→ THE INPUT:

⁂

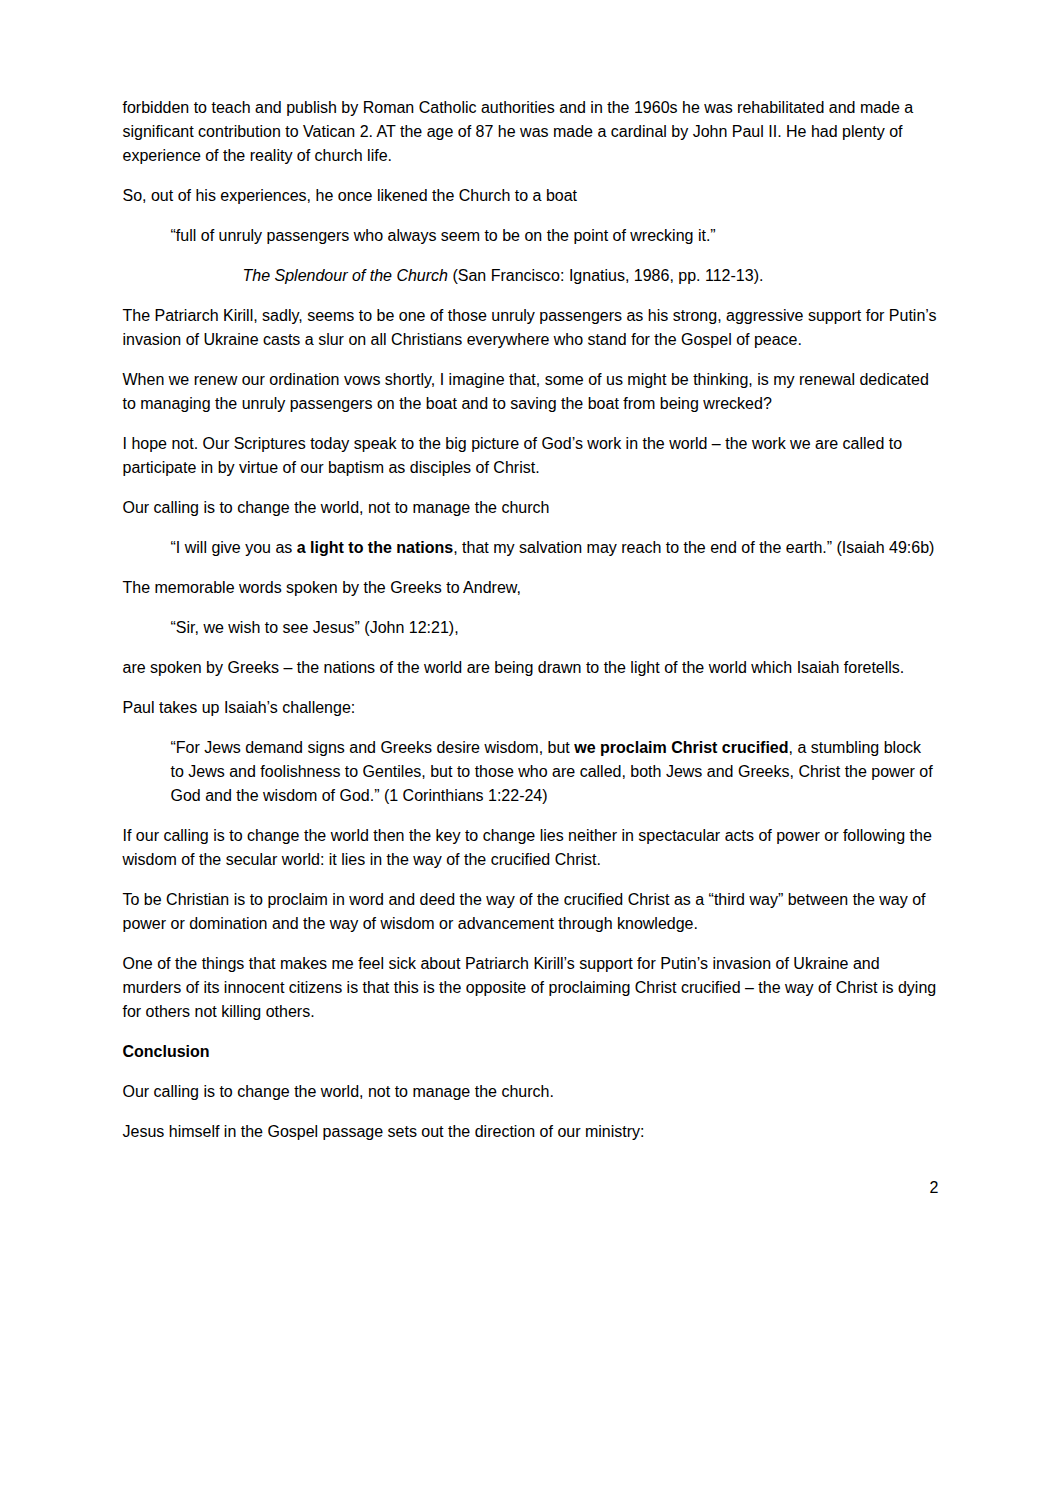forbidden to teach and publish by Roman Catholic authorities and in the 1960s he was rehabilitated and made a significant contribution to Vatican 2. AT the age of 87 he was made a cardinal by John Paul II. He had plenty of experience of the reality of church life.
So, out of his experiences, he once likened the Church to a boat
“full of unruly passengers who always seem to be on the point of wrecking it.”
The Splendour of the Church (San Francisco: Ignatius, 1986, pp. 112-13).
The Patriarch Kirill, sadly, seems to be one of those unruly passengers as his strong, aggressive support for Putin’s invasion of Ukraine casts a slur on all Christians everywhere who stand for the Gospel of peace.
When we renew our ordination vows shortly, I imagine that, some of us might be thinking, is my renewal dedicated to managing the unruly passengers on the boat and to saving the boat from being wrecked?
I hope not. Our Scriptures today speak to the big picture of God’s work in the world – the work we are called to participate in by virtue of our baptism as disciples of Christ.
Our calling is to change the world, not to manage the church
“I will give you as a light to the nations, that my salvation may reach to the end of the earth.” (Isaiah 49:6b)
The memorable words spoken by the Greeks to Andrew,
“Sir, we wish to see Jesus” (John 12:21),
are spoken by Greeks – the nations of the world are being drawn to the light of the world which Isaiah foretells.
Paul takes up Isaiah’s challenge:
“For Jews demand signs and Greeks desire wisdom, but we proclaim Christ crucified, a stumbling block to Jews and foolishness to Gentiles, but to those who are called, both Jews and Greeks, Christ the power of God and the wisdom of God.” (1 Corinthians 1:22-24)
If our calling is to change the world then the key to change lies neither in spectacular acts of power or following the wisdom of the secular world: it lies in the way of the crucified Christ.
To be Christian is to proclaim in word and deed the way of the crucified Christ as a “third way” between the way of power or domination and the way of wisdom or advancement through knowledge.
One of the things that makes me feel sick about Patriarch Kirill’s support for Putin’s invasion of Ukraine and murders of its innocent citizens is that this is the opposite of proclaiming Christ crucified – the way of Christ is dying for others not killing others.
Conclusion
Our calling is to change the world, not to manage the church.
Jesus himself in the Gospel passage sets out the direction of our ministry:
2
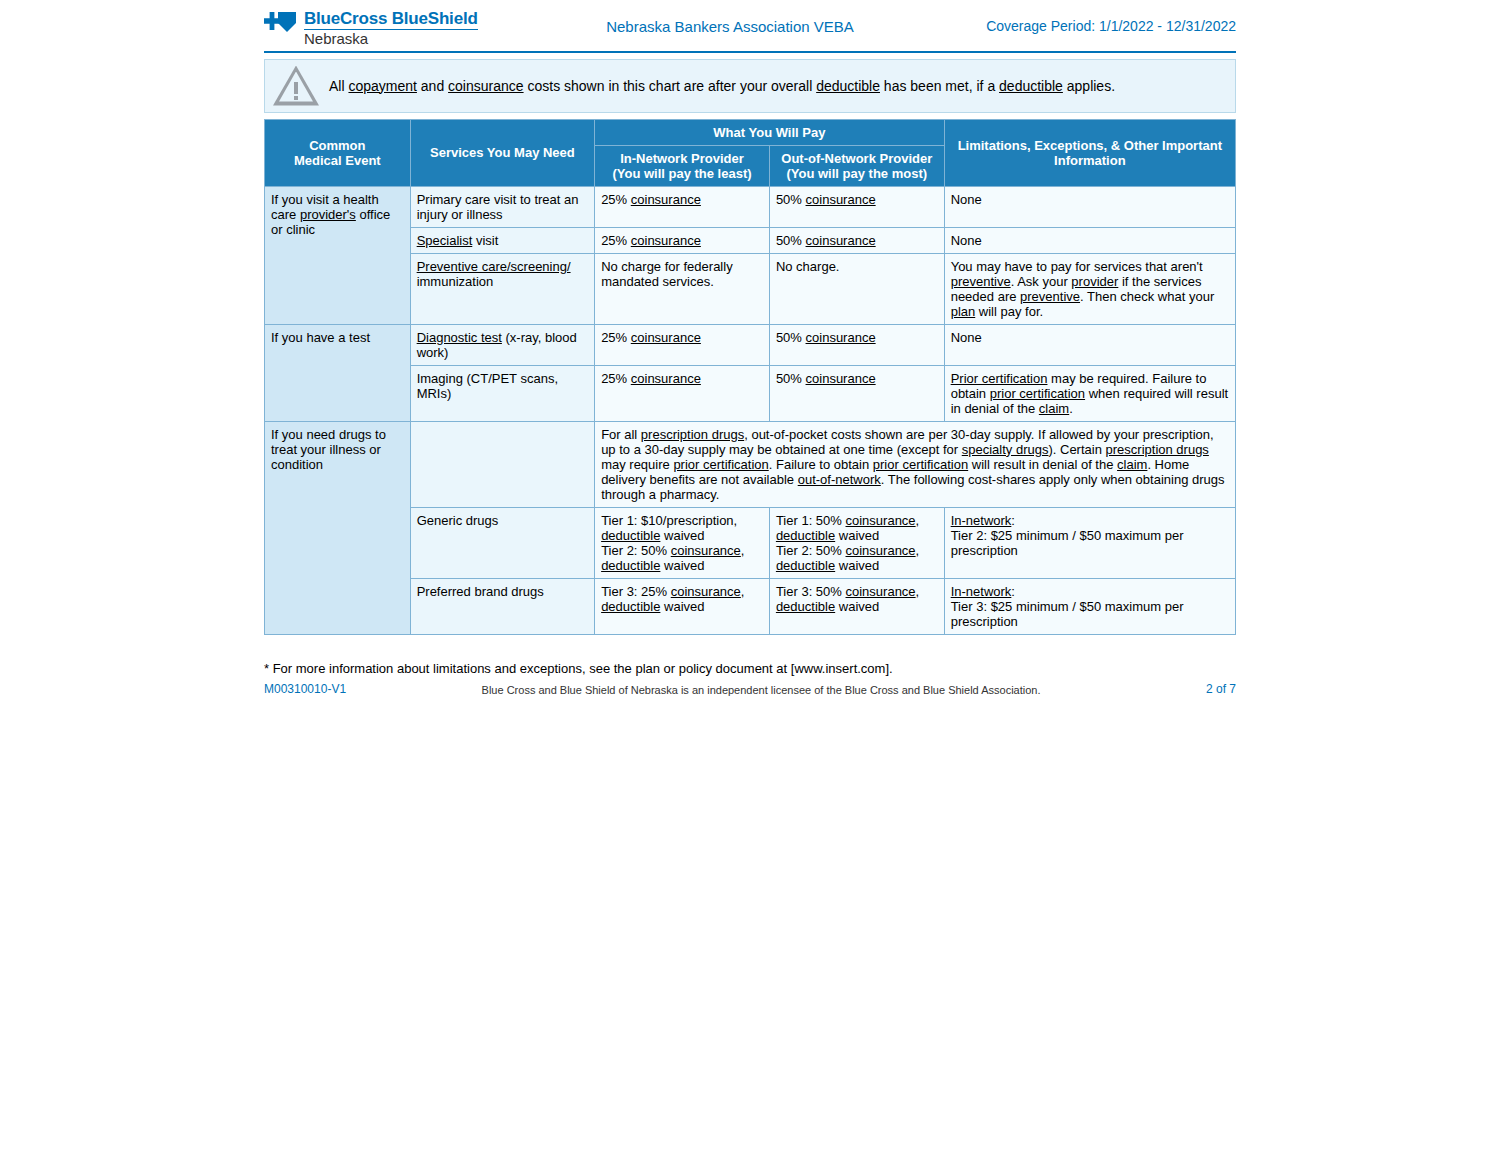BlueCross BlueShield
Nebraska
Nebraska Bankers Association VEBA
Coverage Period: 1/1/2022 - 12/31/2022
All copayment and coinsurance costs shown in this chart are after your overall deductible has been met, if a deductible applies.
| Common Medical Event | Services You May Need | What You Will Pay | Limitations, Exceptions, & Other Important Information |
| --- | --- | --- | --- |
| In-Network Provider (You will pay the least) | Out-of-Network Provider (You will pay the most) |
| If you visit a health care provider's office or clinic | Primary care visit to treat an injury or illness | 25% coinsurance | 50% coinsurance | None |
| Specialist visit | 25% coinsurance | 50% coinsurance | None |
| Preventive care/screening/ immunization | No charge for federally mandated services. | No charge. | You may have to pay for services that aren't preventive . Ask your provider if the services needed are preventive . Then check what your plan will pay for. |
| If you have a test | Diagnostic test (x-ray, blood work) | 25% coinsurance | 50% coinsurance | None |
| Imaging (CT/PET scans, MRIs) | 25% coinsurance | 50% coinsurance | Prior certification may be required. Failure to obtain prior certification when required will result in denial of the claim . |
| If you need drugs to treat your illness or condition | | For all prescription drugs , out-of-pocket costs shown are per 30-day supply. If allowed by your prescription, up to a 30-day supply may be obtained at one time (except for specialty drugs ). Certain prescription drugs may require prior certification . Failure to obtain prior certification will result in denial of the claim . Home delivery benefits are not available out-of-network . The following cost-shares apply only when obtaining drugs through a pharmacy. |
| Generic drugs | Tier 1: $10/prescription, deductible waived Tier 2: 50% coinsurance , deductible waived | Tier 1: 50% coinsurance , deductible waived Tier 2: 50% coinsurance , deductible waived | In-network : Tier 2: $25 minimum / $50 maximum per prescription |
| Preferred brand drugs | Tier 3: 25% coinsurance , deductible waived | Tier 3: 50% coinsurance , deductible waived | In-network : Tier 3: $25 minimum / $50 maximum per prescription |
* For more information about limitations and exceptions, see the plan or policy document at [www.insert.com].
M00310010-V1
Blue Cross and Blue Shield of Nebraska is an independent licensee of the Blue Cross and Blue Shield Association.
2 of 7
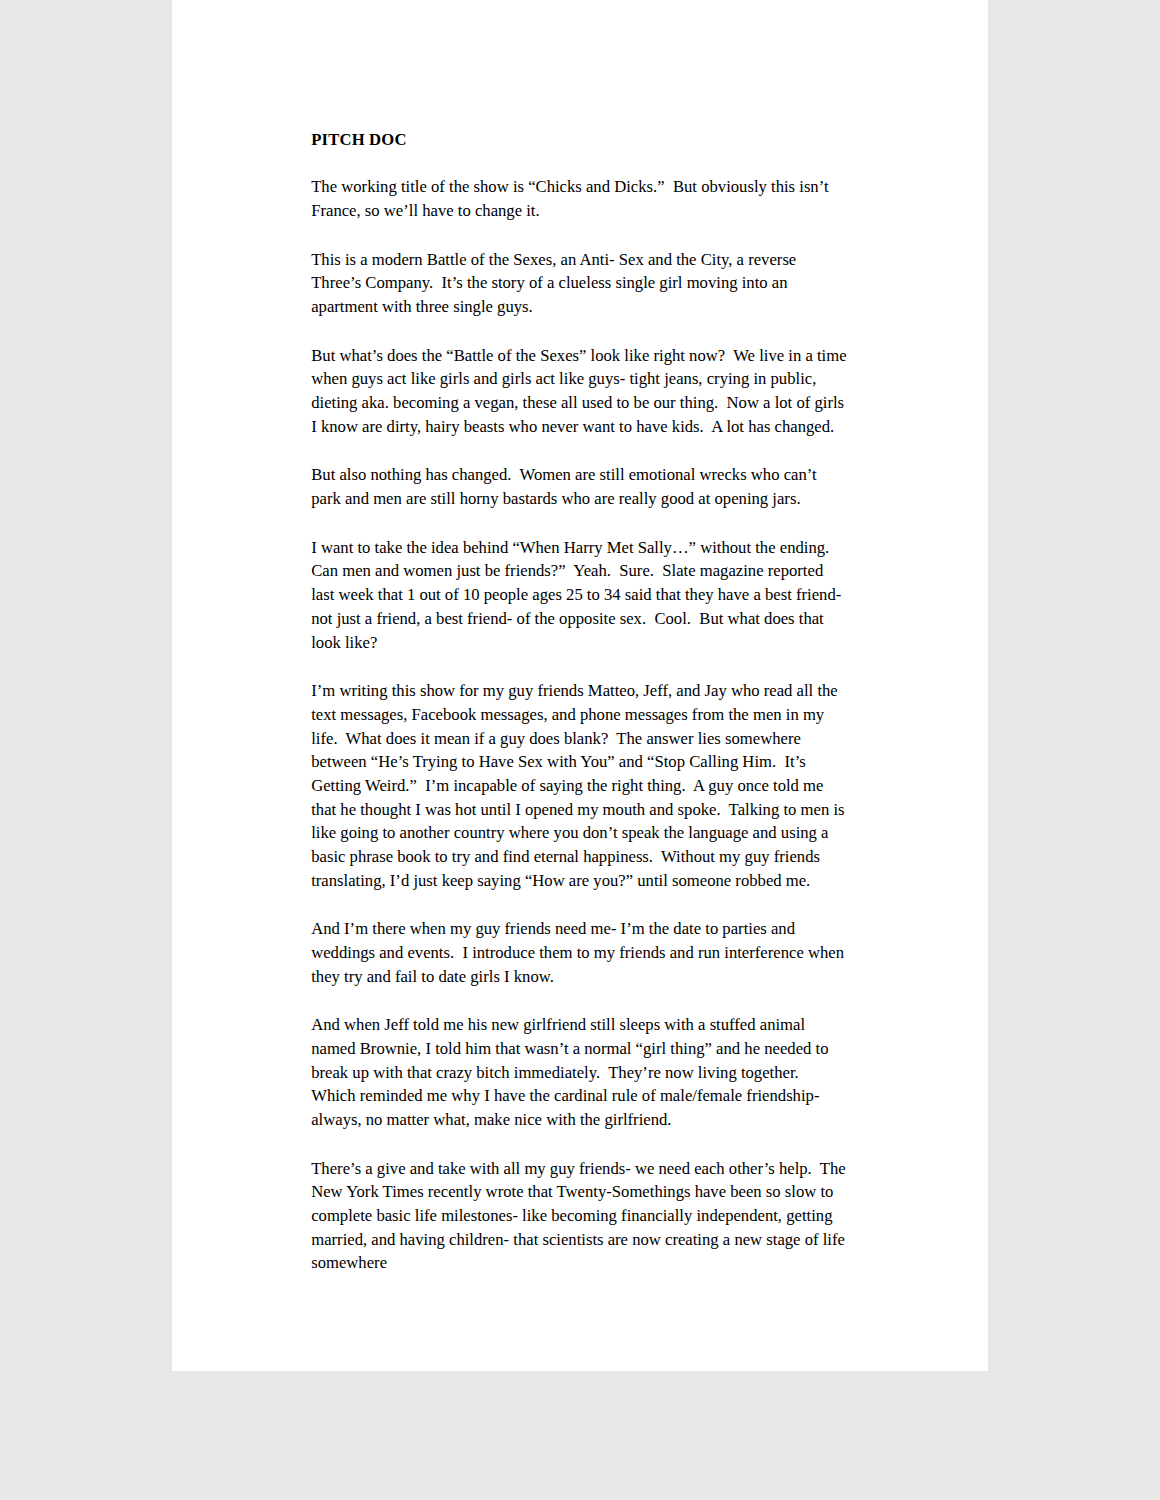PITCH DOC
The working title of the show is “Chicks and Dicks.” But obviously this isn’t France, so we’ll have to change it.
This is a modern Battle of the Sexes, an Anti- Sex and the City, a reverse Three’s Company. It’s the story of a clueless single girl moving into an apartment with three single guys.
But what’s does the “Battle of the Sexes” look like right now? We live in a time when guys act like girls and girls act like guys- tight jeans, crying in public, dieting aka. becoming a vegan, these all used to be our thing. Now a lot of girls I know are dirty, hairy beasts who never want to have kids. A lot has changed.
But also nothing has changed. Women are still emotional wrecks who can’t park and men are still horny bastards who are really good at opening jars.
I want to take the idea behind “When Harry Met Sally…” without the ending. Can men and women just be friends?” Yeah. Sure. Slate magazine reported last week that 1 out of 10 people ages 25 to 34 said that they have a best friend- not just a friend, a best friend- of the opposite sex. Cool. But what does that look like?
I’m writing this show for my guy friends Matteo, Jeff, and Jay who read all the text messages, Facebook messages, and phone messages from the men in my life. What does it mean if a guy does blank? The answer lies somewhere between “He’s Trying to Have Sex with You” and “Stop Calling Him. It’s Getting Weird.” I’m incapable of saying the right thing. A guy once told me that he thought I was hot until I opened my mouth and spoke. Talking to men is like going to another country where you don’t speak the language and using a basic phrase book to try and find eternal happiness. Without my guy friends translating, I’d just keep saying “How are you?” until someone robbed me.
And I’m there when my guy friends need me- I’m the date to parties and weddings and events. I introduce them to my friends and run interference when they try and fail to date girls I know.
And when Jeff told me his new girlfriend still sleeps with a stuffed animal named Brownie, I told him that wasn’t a normal “girl thing” and he needed to break up with that crazy bitch immediately. They’re now living together. Which reminded me why I have the cardinal rule of male/female friendship- always, no matter what, make nice with the girlfriend.
There’s a give and take with all my guy friends- we need each other’s help. The New York Times recently wrote that Twenty-Somethings have been so slow to complete basic life milestones- like becoming financially independent, getting married, and having children- that scientists are now creating a new stage of life somewhere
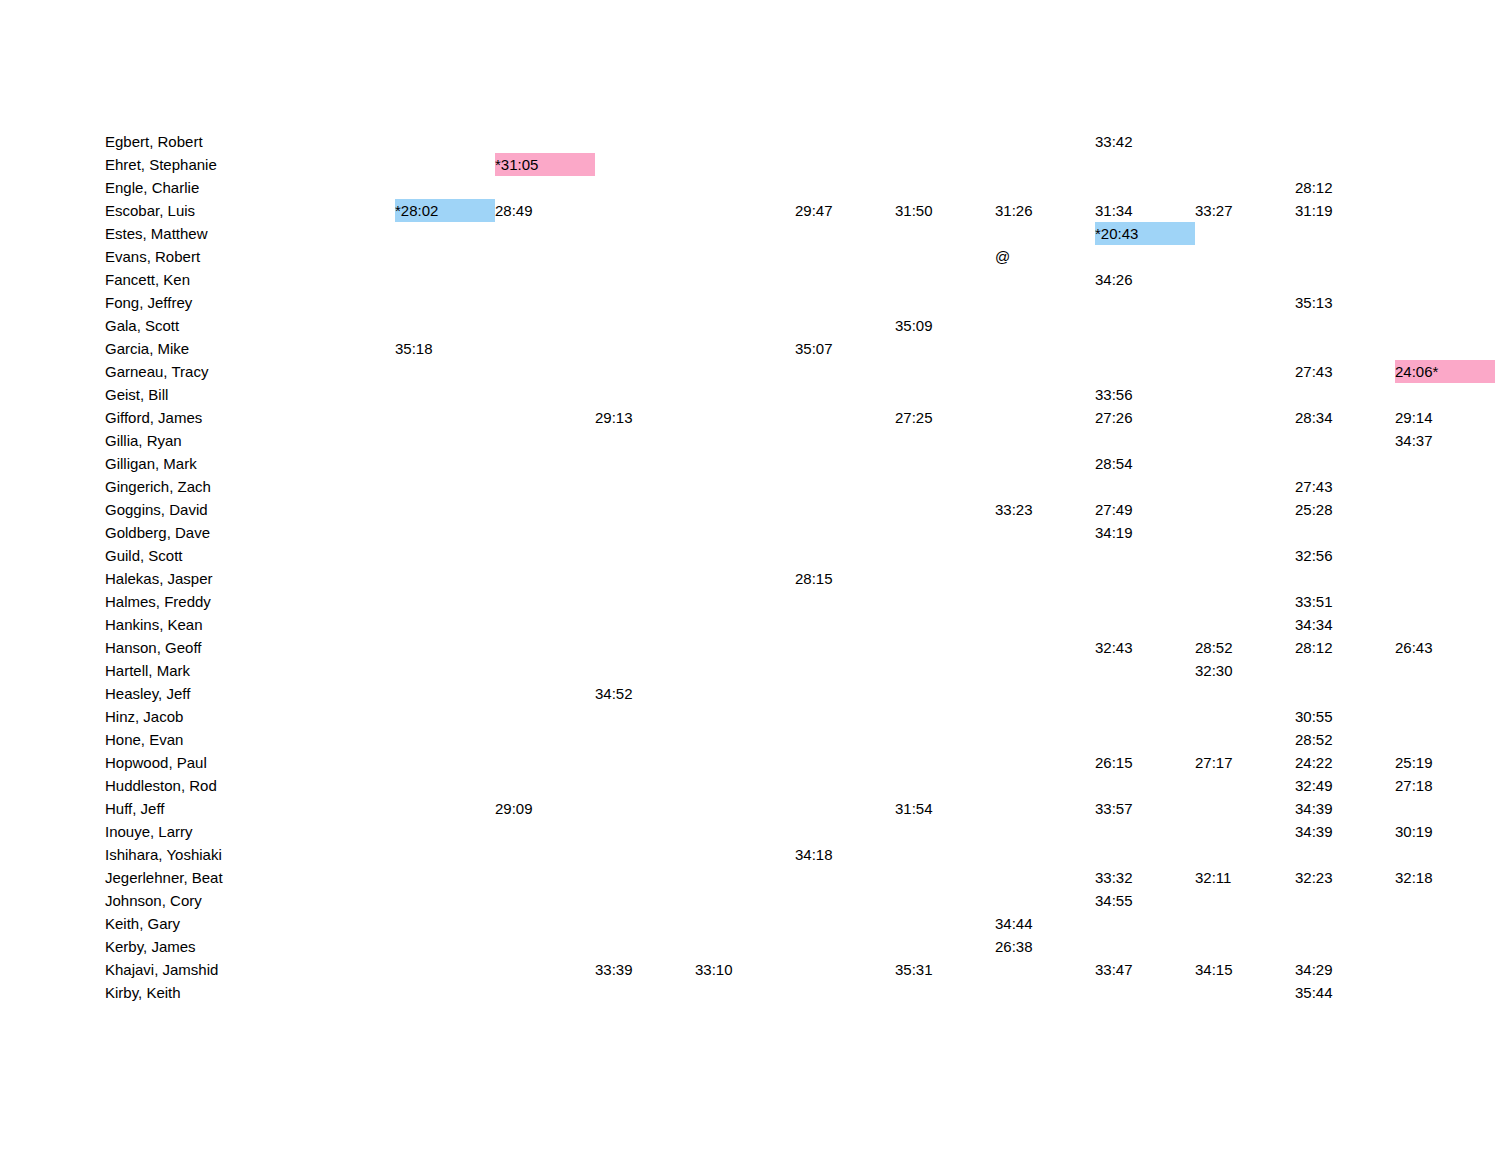| Egbert, Robert | | | | | | | | 33:42 | | |
| Ehret, Stephanie | | *31:05 | | | | | | | | |
| Engle, Charlie | | | | | | | | | | 28:12 |
| Escobar, Luis | *28:02 | 28:49 | | | 29:47 | 31:50 | 31:26 | 31:34 | 33:27 | 31:19 |
| Estes, Matthew | | | | | | | | *20:43 | | |
| Evans, Robert | | | | | | | @ | | | |
| Fancett, Ken | | | | | | | | 34:26 | | |
| Fong, Jeffrey | | | | | | | | | | 35:13 |
| Gala, Scott | | | | | | 35:09 | | | | |
| Garcia, Mike | 35:18 | | | | 35:07 | | | | | |
| Garneau, Tracy | | | | | | | | | | 27:43 | 24:06* |
| Geist, Bill | | | | | | | | 33:56 | | |
| Gifford, James | | | 29:13 | | | 27:25 | | 27:26 | | 28:34 | 29:14 |
| Gillia, Ryan | | | | | | | | | | | 34:37 |
| Gilligan, Mark | | | | | | | | 28:54 | | |
| Gingerich, Zach | | | | | | | | | | 27:43 |
| Goggins, David | | | | | | | 33:23 | 27:49 | | 25:28 |
| Goldberg, Dave | | | | | | | | 34:19 | | |
| Guild, Scott | | | | | | | | | | 32:56 |
| Halekas, Jasper | | | | | 28:15 | | | | | |
| Halmes, Freddy | | | | | | | | | | 33:51 |
| Hankins, Kean | | | | | | | | | | 34:34 |
| Hanson, Geoff | | | | | | | | 32:43 | 28:52 | 28:12 | 26:43 |
| Hartell, Mark | | | | | | | | | 32:30 | |
| Heasley, Jeff | | | 34:52 | | | | | | | |
| Hinz, Jacob | | | | | | | | | | 30:55 |
| Hone, Evan | | | | | | | | | | 28:52 |
| Hopwood, Paul | | | | | | | | 26:15 | 27:17 | 24:22 | 25:19 |
| Huddleston, Rod | | | | | | | | | | 32:49 | 27:18 |
| Huff, Jeff | | 29:09 | | | | 31:54 | | 33:57 | | 34:39 |
| Inouye, Larry | | | | | | | | | | 34:39 | 30:19 |
| Ishihara, Yoshiaki | | | | | 34:18 | | | | | |
| Jegerlehner, Beat | | | | | | | | 33:32 | 32:11 | 32:23 | 32:18 |
| Johnson, Cory | | | | | | | | 34:55 | | |
| Keith, Gary | | | | | | | 34:44 | | | |
| Kerby, James | | | | | | | 26:38 | | | |
| Khajavi, Jamshid | | | 33:39 | 33:10 | | 35:31 | | 33:47 | 34:15 | 34:29 |
| Kirby, Keith | | | | | | | | | | 35:44 |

⁂

→ ABOUT THIS EXERCISE: Write out word for word the lines of the listing above from the line with "And when Jeff" to the line with "33:27 | 31:19 |", taking in both of those lines but no pictures.

→ WORKED SOLUTION:
And when Jeff told me his new girlfriend still sleeps with a stuffed animal named Brownie, I told him that wasn’t a normal “girl thing” and he needed to break up with that crazy bitch immediately. They’re now living together. Which reminded me why I have the cardinal rule of male/female friendship- always, no matter what, make nice with the girlfriend.
There’s a give and take with all my guy friends- we need each other’s help. The New York Times recently wrote that Twenty-Somethings have been so slow to complete basic life milestones- like becoming financially independent, getting married, and having children- that scientists are now creating a new stage of life somewhere
| Egbert, Robert | | | | | | | | 33:42 | | |
| Ehret, Stephanie | | *31:05 | | | | | | | | |
| Engle, Charlie | | | | | | | | | | 28:12 |
| Escobar, Luis | *28:02 | 28:49 | | | 29:47 | 31:50 | 31:26 | 31:34 | 33:27 | 31:19 |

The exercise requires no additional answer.